Making Annotations and Classifying Sentences

  • To make annotations, first load one or more source files by selecting them from the source list and clicking on Search.
  • Each matching Textpresso sentence is displayed in the curation form, along with the title and abstract of the corresponding paper.
  • Terms in the sentence that matched the Textpresso categories are color-coded:
    • Blue = Gene Product
    • Red/Brown = Textpresso Cellular Component
    • Orange = Assay Terms
    • Green = Verbs
  • Curators have the option to either make an annotation from the sentence or to otherwise classify that sentence.
  • Note that you don't have to classify sentences, but once you do these sentences will be considered curated in the same way as sentences from which you've made an annotation.
  • To make an annotation, select one or more gene products from the list of entities in the left-most column.
    • Each entity is mapped to its corresponding MOD and UniProt identifiers using the information in the gpi file. If more than one UniProt identifier exists, then curators have the option to select as many as they need for annotation.
  • The second column contains the Textpresso component terms as identified in the sentences mapped to suggested GO terms based on previous curation.
    • If there is a suitable GO annotation in this list, you can select it by clicking on it.
    • If there is NOT a suitable suggested GO annotation, then the curator can enter a new one.

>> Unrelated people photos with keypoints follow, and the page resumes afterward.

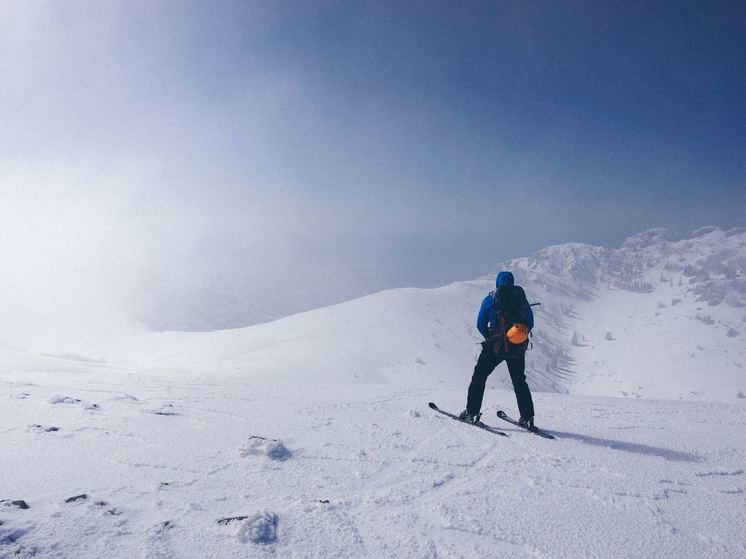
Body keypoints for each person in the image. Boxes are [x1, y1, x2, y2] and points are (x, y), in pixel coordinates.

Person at [459, 271, 536, 428]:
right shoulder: (521, 300)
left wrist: (490, 336)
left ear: (497, 283)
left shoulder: (491, 299)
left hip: (495, 346)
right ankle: (527, 418)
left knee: (479, 376)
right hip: (517, 346)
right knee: (519, 381)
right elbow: (530, 322)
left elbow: (480, 323)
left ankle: (471, 413)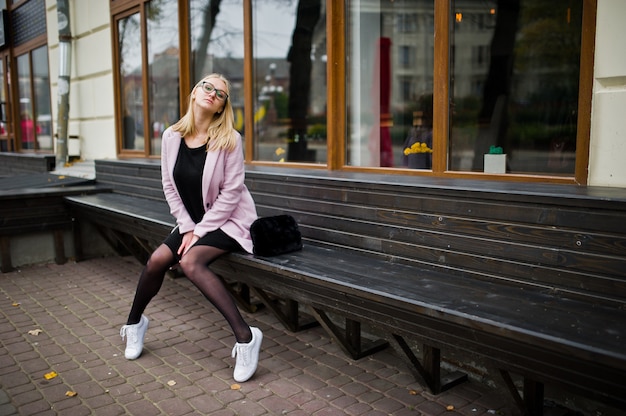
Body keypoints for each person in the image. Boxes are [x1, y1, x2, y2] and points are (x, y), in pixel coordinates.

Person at [119, 73, 262, 383]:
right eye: (207, 87)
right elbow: (169, 185)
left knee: (189, 261)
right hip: (192, 222)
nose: (212, 93)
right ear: (195, 93)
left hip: (230, 221)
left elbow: (232, 193)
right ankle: (134, 324)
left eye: (220, 93)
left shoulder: (230, 140)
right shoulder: (171, 136)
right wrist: (187, 227)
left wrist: (200, 231)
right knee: (157, 259)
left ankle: (246, 337)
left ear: (223, 106)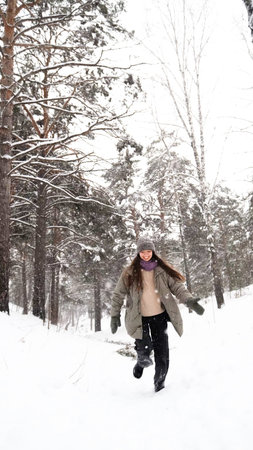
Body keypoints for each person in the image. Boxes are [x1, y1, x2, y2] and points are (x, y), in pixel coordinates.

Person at [110, 236, 204, 392]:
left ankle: (159, 384)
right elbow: (118, 294)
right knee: (144, 351)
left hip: (159, 317)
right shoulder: (130, 273)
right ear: (138, 253)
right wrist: (114, 315)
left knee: (162, 354)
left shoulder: (161, 271)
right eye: (143, 252)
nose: (146, 255)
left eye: (148, 251)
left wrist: (190, 301)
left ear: (153, 251)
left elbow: (178, 288)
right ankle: (141, 362)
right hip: (140, 319)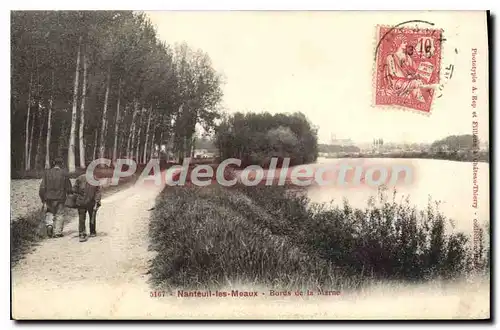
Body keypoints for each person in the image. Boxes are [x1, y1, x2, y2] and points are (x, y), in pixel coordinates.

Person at [39, 157, 73, 238]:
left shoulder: (47, 173)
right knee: (60, 214)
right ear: (61, 164)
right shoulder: (64, 173)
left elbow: (42, 187)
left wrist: (43, 198)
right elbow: (68, 187)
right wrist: (69, 195)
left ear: (54, 163)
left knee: (49, 212)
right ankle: (57, 232)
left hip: (48, 197)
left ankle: (49, 225)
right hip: (60, 197)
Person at [73, 172, 101, 242]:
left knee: (82, 218)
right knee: (92, 216)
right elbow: (98, 191)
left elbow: (74, 189)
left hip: (81, 201)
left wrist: (78, 196)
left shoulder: (80, 178)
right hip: (91, 201)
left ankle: (82, 234)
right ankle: (92, 232)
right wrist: (97, 201)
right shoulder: (95, 179)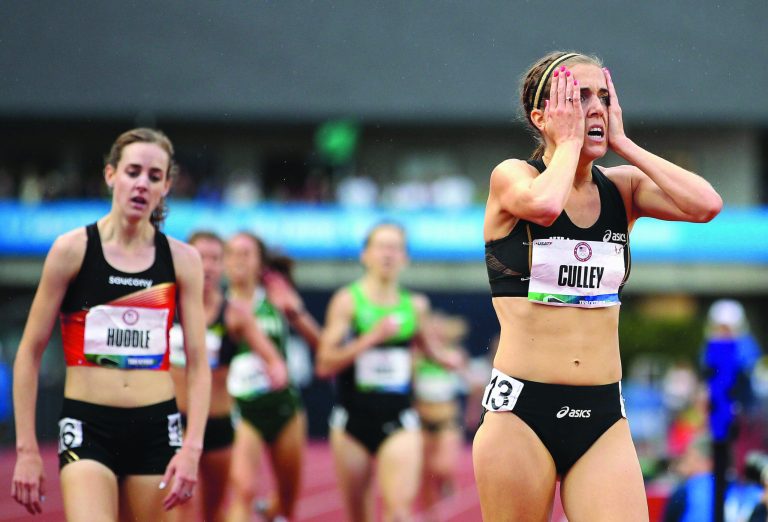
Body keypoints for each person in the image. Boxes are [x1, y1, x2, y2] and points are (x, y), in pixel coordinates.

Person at [473, 51, 723, 521]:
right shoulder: (514, 177)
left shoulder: (622, 188)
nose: (594, 107)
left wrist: (624, 143)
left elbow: (706, 205)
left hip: (603, 411)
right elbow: (545, 208)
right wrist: (568, 143)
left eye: (603, 97)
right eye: (578, 97)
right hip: (522, 411)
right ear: (541, 116)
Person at [11, 128, 212, 520]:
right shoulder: (72, 251)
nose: (142, 184)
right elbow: (29, 354)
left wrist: (191, 448)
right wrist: (27, 449)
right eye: (133, 171)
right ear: (110, 175)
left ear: (166, 186)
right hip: (89, 425)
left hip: (157, 428)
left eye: (154, 177)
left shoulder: (183, 260)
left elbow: (200, 364)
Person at [316, 222, 462, 522]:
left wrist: (448, 359)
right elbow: (324, 363)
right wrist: (371, 338)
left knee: (399, 513)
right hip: (351, 421)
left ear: (405, 258)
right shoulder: (348, 301)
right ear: (365, 255)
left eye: (395, 248)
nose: (388, 254)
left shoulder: (414, 305)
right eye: (381, 246)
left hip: (399, 418)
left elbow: (429, 349)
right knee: (358, 516)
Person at [167, 231, 288, 522]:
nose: (207, 266)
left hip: (218, 425)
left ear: (223, 266)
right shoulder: (165, 308)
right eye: (200, 257)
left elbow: (273, 358)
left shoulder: (235, 314)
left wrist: (275, 369)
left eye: (215, 259)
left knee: (213, 510)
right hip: (174, 423)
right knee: (179, 505)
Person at [224, 231, 321, 522]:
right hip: (241, 409)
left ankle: (272, 513)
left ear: (260, 263)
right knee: (243, 490)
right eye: (232, 253)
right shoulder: (219, 306)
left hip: (284, 408)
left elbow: (320, 343)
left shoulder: (277, 300)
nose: (238, 260)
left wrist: (294, 311)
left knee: (287, 500)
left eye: (246, 253)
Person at [412, 312, 469, 521]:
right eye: (430, 330)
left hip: (447, 420)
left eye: (438, 329)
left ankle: (448, 480)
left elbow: (462, 371)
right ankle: (431, 515)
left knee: (441, 467)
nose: (434, 333)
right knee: (425, 474)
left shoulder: (453, 354)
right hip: (421, 421)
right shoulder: (416, 356)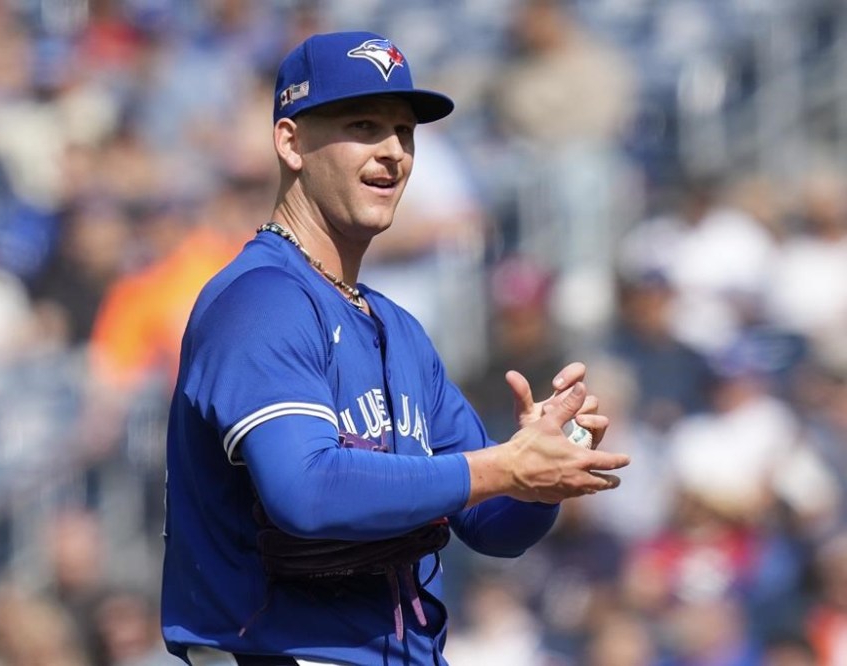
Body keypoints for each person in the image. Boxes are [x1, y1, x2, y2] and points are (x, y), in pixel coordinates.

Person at [160, 31, 630, 666]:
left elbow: (491, 528)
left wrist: (541, 475)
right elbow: (306, 490)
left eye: (404, 132)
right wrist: (502, 468)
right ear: (290, 141)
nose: (393, 154)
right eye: (363, 124)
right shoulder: (261, 301)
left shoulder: (398, 329)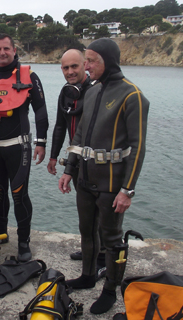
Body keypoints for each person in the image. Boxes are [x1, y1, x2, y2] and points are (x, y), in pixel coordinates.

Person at [58, 38, 149, 314]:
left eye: (91, 61)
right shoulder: (93, 92)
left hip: (111, 184)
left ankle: (110, 289)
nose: (86, 66)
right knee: (87, 231)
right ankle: (87, 276)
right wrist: (69, 170)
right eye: (85, 61)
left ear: (107, 61)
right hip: (85, 179)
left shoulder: (133, 96)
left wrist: (127, 190)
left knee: (112, 239)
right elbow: (81, 134)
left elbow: (138, 147)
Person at [0, 34, 48, 262]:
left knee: (19, 195)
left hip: (19, 147)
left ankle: (23, 241)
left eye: (6, 48)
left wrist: (41, 143)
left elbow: (41, 111)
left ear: (14, 50)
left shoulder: (29, 76)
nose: (2, 52)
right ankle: (1, 234)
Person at [48, 49, 107, 267]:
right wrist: (53, 156)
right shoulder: (66, 93)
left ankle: (103, 256)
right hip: (77, 159)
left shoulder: (99, 90)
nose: (70, 71)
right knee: (85, 210)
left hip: (97, 161)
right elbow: (60, 125)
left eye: (75, 66)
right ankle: (89, 248)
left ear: (85, 65)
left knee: (102, 210)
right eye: (66, 68)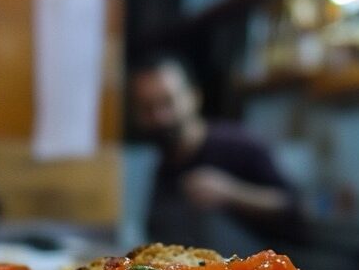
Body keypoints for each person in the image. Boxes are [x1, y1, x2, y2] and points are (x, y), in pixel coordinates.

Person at [129, 54, 300, 252]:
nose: (160, 117)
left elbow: (291, 204)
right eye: (148, 109)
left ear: (194, 97)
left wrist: (231, 192)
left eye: (167, 102)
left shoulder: (237, 144)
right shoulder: (159, 163)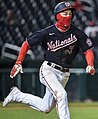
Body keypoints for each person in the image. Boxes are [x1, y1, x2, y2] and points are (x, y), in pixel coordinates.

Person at [3, 2, 95, 119]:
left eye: (70, 13)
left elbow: (88, 50)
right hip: (49, 70)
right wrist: (18, 62)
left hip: (65, 73)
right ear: (57, 15)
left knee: (45, 107)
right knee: (61, 94)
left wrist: (90, 64)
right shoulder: (48, 32)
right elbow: (27, 43)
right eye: (64, 13)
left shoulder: (77, 33)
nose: (68, 16)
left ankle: (16, 95)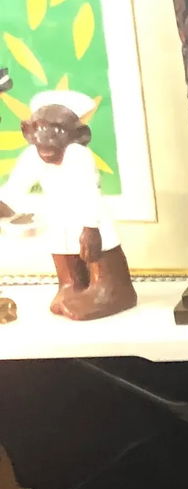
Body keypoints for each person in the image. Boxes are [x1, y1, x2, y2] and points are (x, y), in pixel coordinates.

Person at [0, 90, 136, 319]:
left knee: (98, 254)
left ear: (80, 134)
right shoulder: (32, 156)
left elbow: (89, 192)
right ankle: (71, 286)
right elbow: (16, 186)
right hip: (59, 218)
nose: (47, 139)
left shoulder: (78, 156)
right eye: (40, 129)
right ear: (28, 131)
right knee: (63, 254)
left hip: (88, 217)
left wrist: (91, 228)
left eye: (57, 130)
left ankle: (110, 292)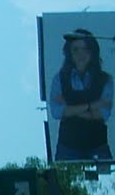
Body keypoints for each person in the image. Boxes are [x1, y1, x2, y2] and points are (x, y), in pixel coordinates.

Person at [49, 28, 114, 161]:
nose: (81, 54)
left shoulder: (106, 79)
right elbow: (56, 112)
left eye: (85, 49)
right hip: (67, 147)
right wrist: (91, 105)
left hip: (98, 146)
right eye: (76, 49)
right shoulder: (59, 79)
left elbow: (103, 114)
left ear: (92, 51)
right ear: (69, 52)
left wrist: (70, 109)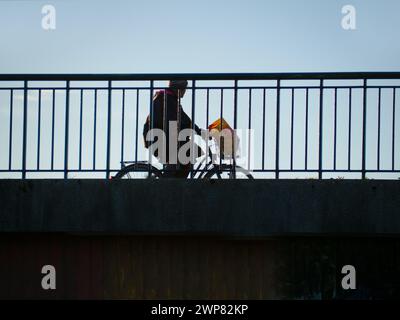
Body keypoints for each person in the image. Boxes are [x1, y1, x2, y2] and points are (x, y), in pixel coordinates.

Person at [143, 80, 203, 178]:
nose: (185, 92)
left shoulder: (169, 99)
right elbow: (178, 120)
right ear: (178, 88)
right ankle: (167, 183)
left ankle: (176, 183)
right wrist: (197, 132)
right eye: (184, 89)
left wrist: (198, 131)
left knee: (188, 154)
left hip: (161, 138)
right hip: (158, 139)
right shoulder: (167, 99)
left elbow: (184, 120)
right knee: (188, 152)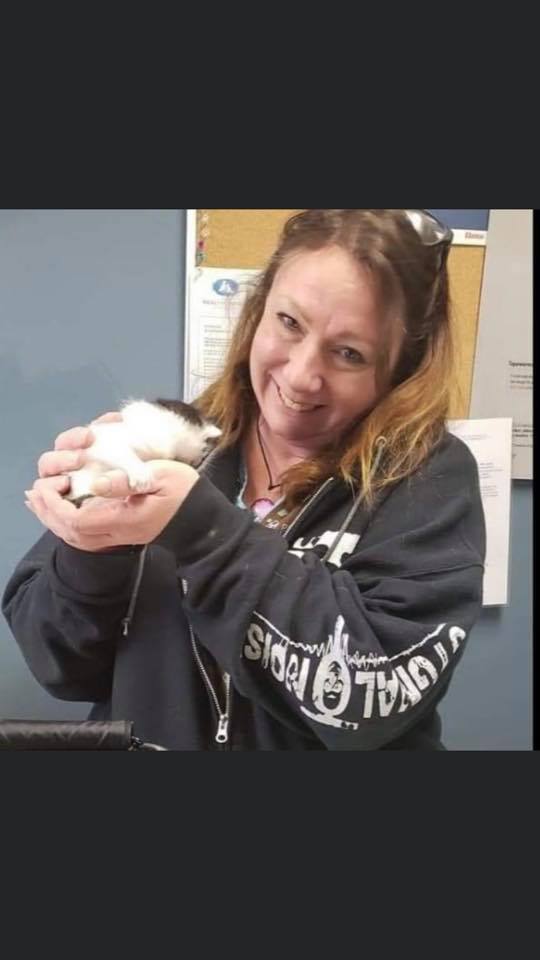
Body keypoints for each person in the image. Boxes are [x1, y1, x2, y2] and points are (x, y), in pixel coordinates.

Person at [2, 210, 486, 750]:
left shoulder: (428, 478)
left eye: (349, 353)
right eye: (289, 323)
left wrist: (205, 534)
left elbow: (367, 705)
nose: (301, 376)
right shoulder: (178, 437)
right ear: (258, 310)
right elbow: (61, 668)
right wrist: (90, 550)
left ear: (400, 368)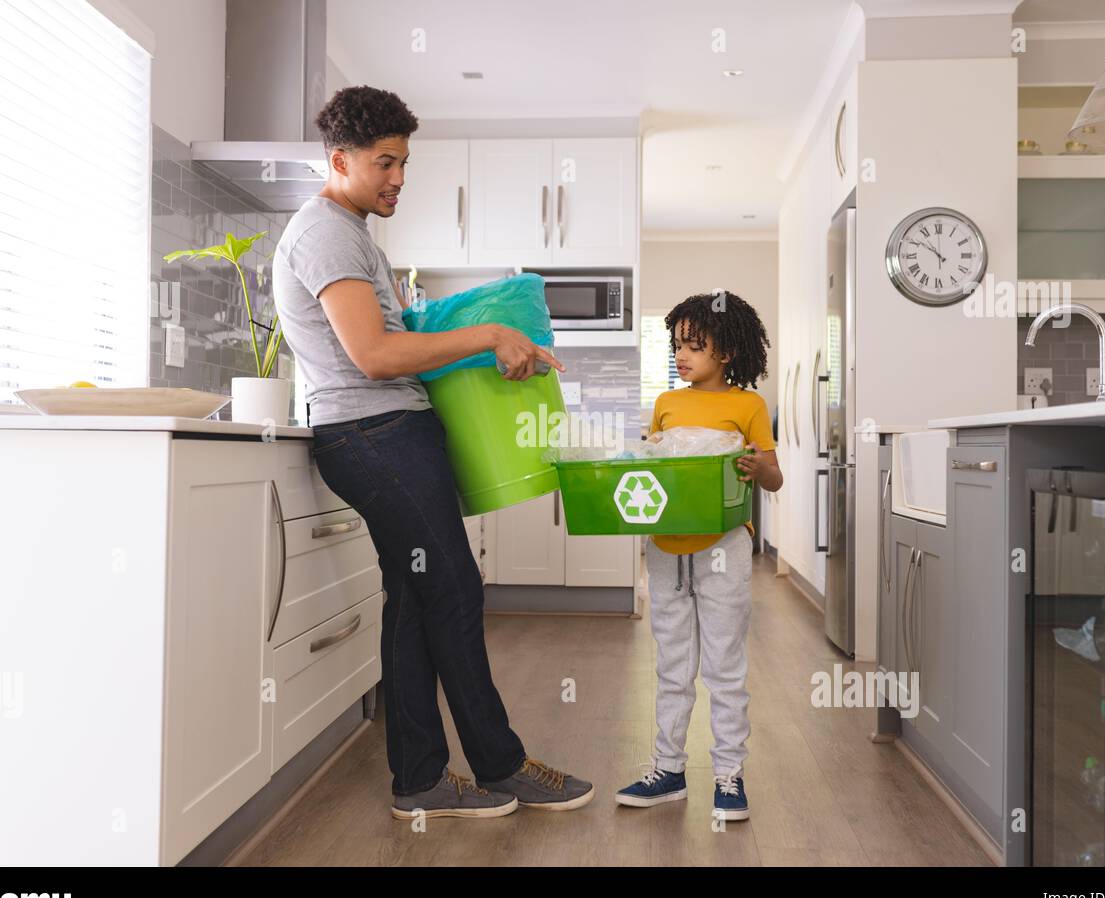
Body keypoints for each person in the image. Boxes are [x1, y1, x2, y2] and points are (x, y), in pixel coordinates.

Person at [272, 85, 593, 819]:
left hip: (385, 433)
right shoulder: (325, 233)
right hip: (374, 434)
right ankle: (502, 766)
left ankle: (419, 780)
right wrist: (486, 336)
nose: (398, 179)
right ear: (340, 159)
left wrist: (476, 327)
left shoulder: (351, 234)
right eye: (385, 163)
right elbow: (376, 354)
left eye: (404, 163)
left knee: (416, 601)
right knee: (453, 589)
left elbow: (391, 339)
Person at [615, 291, 782, 821]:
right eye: (676, 344)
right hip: (666, 549)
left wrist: (759, 470)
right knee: (672, 664)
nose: (681, 355)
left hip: (723, 551)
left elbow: (774, 477)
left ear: (727, 351)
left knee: (725, 666)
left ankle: (729, 775)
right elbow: (659, 472)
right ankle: (668, 770)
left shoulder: (747, 406)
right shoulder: (666, 403)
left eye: (694, 344)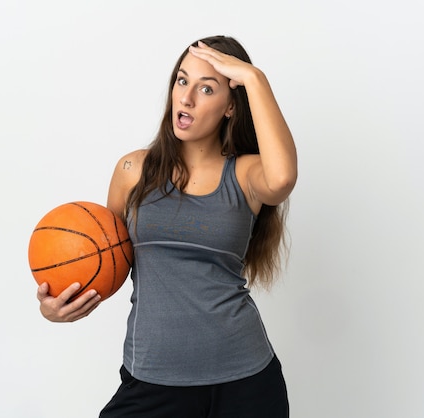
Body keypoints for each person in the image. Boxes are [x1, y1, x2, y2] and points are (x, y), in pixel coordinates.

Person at [37, 35, 297, 417]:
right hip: (153, 380)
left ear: (230, 107)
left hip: (246, 382)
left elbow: (282, 179)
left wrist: (254, 79)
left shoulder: (245, 174)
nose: (187, 98)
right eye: (181, 80)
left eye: (207, 88)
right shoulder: (133, 170)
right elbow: (106, 264)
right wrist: (57, 305)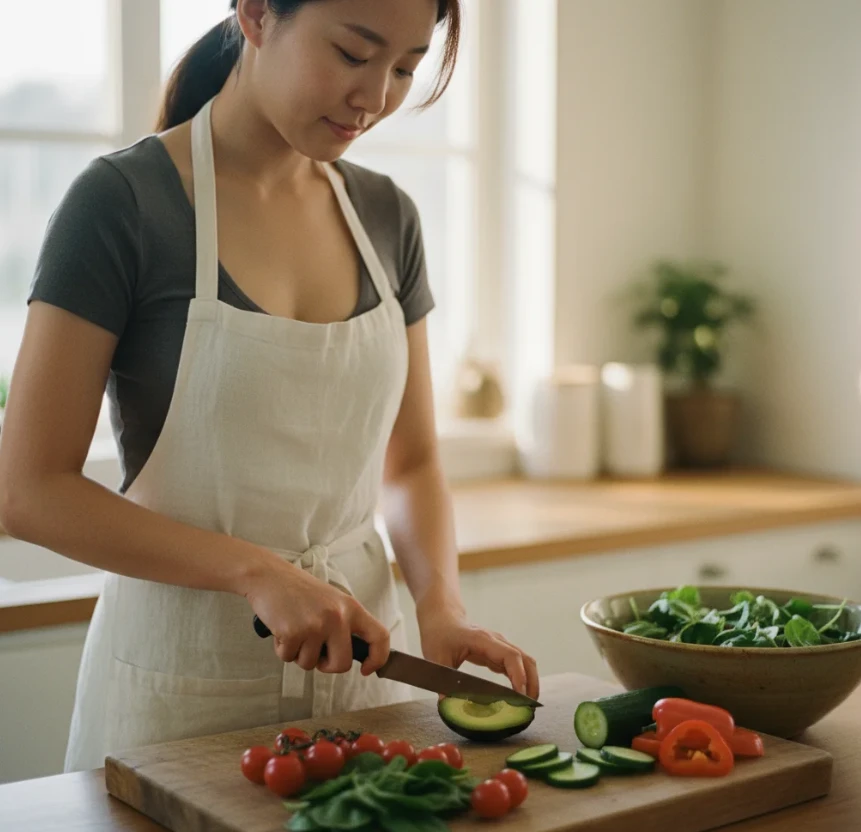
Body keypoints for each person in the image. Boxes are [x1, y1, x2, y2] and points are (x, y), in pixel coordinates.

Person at [0, 0, 539, 774]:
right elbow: (29, 490)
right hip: (174, 700)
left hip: (360, 685)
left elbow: (411, 461)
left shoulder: (387, 216)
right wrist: (257, 571)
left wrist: (440, 610)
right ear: (255, 14)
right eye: (353, 53)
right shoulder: (122, 205)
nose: (375, 96)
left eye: (404, 68)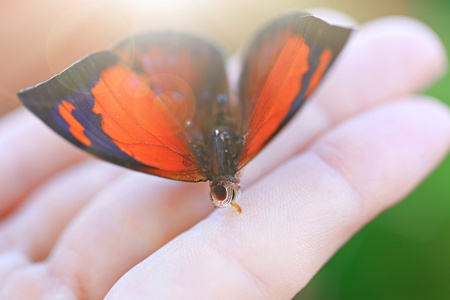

    • To enter a completely new GO annotation, either select a Textpresso component term from the drop-down menu, or enter a component term (if not originally recognized by Textpresso) in the free text box above the drop-down menu. Then enter a GO term by typing the text string of the term. The GO term entry is an auto-complete, so you must select a GO term from the GO file (updated nightly).
    • The default evidence code is IDA, but you can also make IPI annotations (e.g. for a protein complex) by selecting the IPI evidence code and adding a UniProtKB identifier (e.g., UniProtKB:P34688) in the 'with' box below the evidence codes.